In 2,000,000 deals, here are the probabilities of dealt royals:

P(0) = 4.6%

P(1) = 14.2%

P(2) = 21.8%

P(3)= 22.4%

P(4)= 17.2%

P(5)= 10.6%

P(6)= 5.4%

None of those results would be particularly surprising and each dealt royal is 20,000 coins so you would notice it. But as mentioned above, each dealt royal is 0.04% of your return ( I assumed a 100% payback game to make the math simpler).

Interesting discussion.

I played vp heavily for about ten years doing 1 to 1.5 million hands per year. My guess on dealt royals is somewhere around a dozen and a half. I’ve hit royals every way they can be hit. But the one that took the longest to come to fruition was throwing five cards away and coming up with a royal. It took me ten years to do it. It occurred on a spin poker. And its the only royal I’ve ever made that way.

Mickey wrote: "I played vp heavily for about ten years doing 1 to 1.5 million hands per
year. My guess on dealt royals is somewhere around a dozen and a half. I’ve hit royals every way they can be hit. But the one that took the longest to come to fruition was throwing five cards away and coming up with a royal. It took me ten years to do it. It occurred on a spin poker. And its the only royal I’ve ever made that way. "

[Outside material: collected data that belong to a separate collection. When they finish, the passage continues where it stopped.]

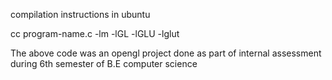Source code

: compilation instructions in ubuntu 


cc program-name.c -lm -lGL -lGLU -lglut


The above code was an opengl project done as part of internal assessment during 6th semester of B.E computer science




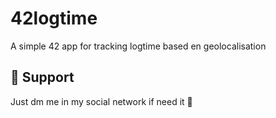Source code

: # 42logtime

A simple 42 app for tracking logtime based en geolocalisation

## 🤕 Support

Just dm me in my social network if need it 🤝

The infamous redraw royal, those are even harder to get. The redraw hits used to be fun on multiplays due to a certain feature which has been removed.

I’ve played for more than ten years, every weekend when Kansas City had good video poker, less now that we have to do our play in St. Louis, Tunica and Las Vegas. I’ve had two dealt royals in that time and strangely they both happened about six months apart in a year where we were not playing every weekend. I’ve never had a drawn royal. I know the odds of being dealt a royal are about one every 650,000 hands. I’ve always had trouble working out probability problems. How would you calculate how many hands on average for a drawn royal? I think it would be the probability of being dealt no hold cards times 650,000, but I don’t know how to calculate the probability of being dealt no hold cards.

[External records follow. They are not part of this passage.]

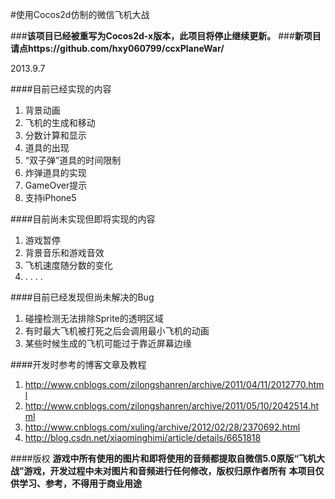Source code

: #使用Cocos2d仿制的微信飞机大战

###**该项目已经被重写为Cocos2d-x版本，此项目将停止继续更新。**
###**新项目请点https://github.com/hxy060799/ccxPlaneWar/**

2013.9.7

####目前已经实现的内容
1. 背景动画
2. 飞机的生成和移动
3. 分数计算和显示
4. 道具的出现
5. “双子弹”道具的时间限制
6. 炸弹道具的实现
7. GameOver提示
8. 支持iPhone5

####目前尚未实现但即将实现的内容
1. 游戏暂停
2. 背景音乐和游戏音效
3. 飞机速度随分数的变化
4. . . . .

####目前已经发现但尚未解决的Bug
1. 碰撞检测无法排除Sprite的透明区域
2. 有时最大飞机被打死之后会调用最小飞机的动画
3. 某些时候生成的飞机可能过于靠近屏幕边缘

####开发时参考的博客文章及教程
1. http://www.cnblogs.com/zilongshanren/archive/2011/04/11/2012770.html
2. http://www.cnblogs.com/zilongshanren/archive/2011/05/10/2042514.html
3. http://www.cnblogs.com/xuling/archive/2012/02/28/2370692.html
4. http://blog.csdn.net/xiaominghimi/article/details/6651818

####版权
**游戏中所有使用的图片和即将使用的音频都提取自微信5.0原版“飞机大战”游戏，开发过程中未对图片和音频进行任何修改，版权归原作者所有**
**本项目仅供学习、参考，不得用于商业用途**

Re: Odds of making a royal through throwing all five cards away on the flop.

This is not an easy calculation for me because of variables. And I’m not known for trying to come up with proper equations when I have no financial incentive. So I can ball park the thing pretty easy but won’t attempt to zero in.

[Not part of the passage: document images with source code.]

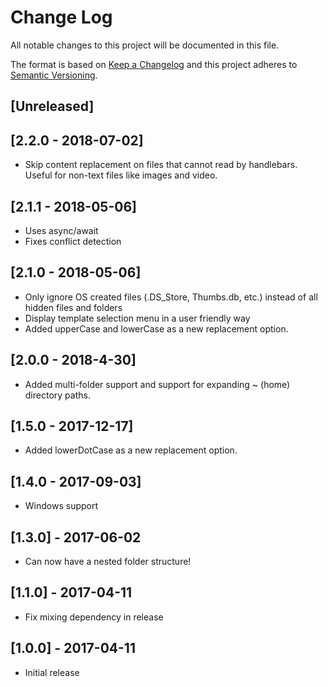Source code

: # Change Log

All notable changes to this project will be documented in this file.

The format is based on [Keep a Changelog](http://keepachangelog.com/) and this
project adheres to [Semantic Versioning](http://semver.org/).

## [Unreleased]

## [2.2.0 - 2018-07-02]

* Skip content replacement on files that cannot read by handlebars. Useful for non-text files like images and video.

## [2.1.1 - 2018-05-06]

* Uses async/await
* Fixes conflict detection

## [2.1.0 - 2018-05-06]
 
* Only ignore OS created files (.DS_Store, Thumbs.db, etc.) instead of all hidden files and folders
* Display template selection menu in a user friendly way
* Added upperCase and lowerCase as a new replacement option.

## [2.0.0 - 2018-4-30]

* Added multi-folder support and support for expanding ~ (home) directory paths.

## [1.5.0 - 2017-12-17]

* Added lowerDotCase as a new replacement option.

## [1.4.0 - 2017-09-03]

* Windows support

## [1.3.0] - 2017-06-02

* Can now have a nested folder structure!

## [1.1.0] - 2017-04-11

* Fix mixing dependency in release

## [1.0.0] - 2017-04-11

* Initial release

At 9/6 Jacks the game stats show 84,360 combinations out of 2,598,960 where you will throw away all five cards. Thats a frequency of 30.81 games.

With 47 cards left in the deck there are 1,533,939 possible combinations (47X46X45X44X43/5X4X3X2X1).

The problem from here on out is probably over 50% of the time the five card hand you throw away will have a ten in it. Which means there will be only 3 possible royals remaining in the deck. I’m going to go with 55%.

1,533,939/3 = 511,313
1,533,939/4 = 383,485

So 55% of the time it will be 30.81 X 511,313 = 15,753,553

And 45% of the time it will be 30.81 X 383,485 = 11,815,172

Averaging it together I come up with a frequency of 13,981,282. So you could say 1 in 14 million hands. No wonder it took me so long to hit one.

This is my take on it but I’m just an amateur mathematician. I’ll leave it up to better mathematicians to zero in on the frequency.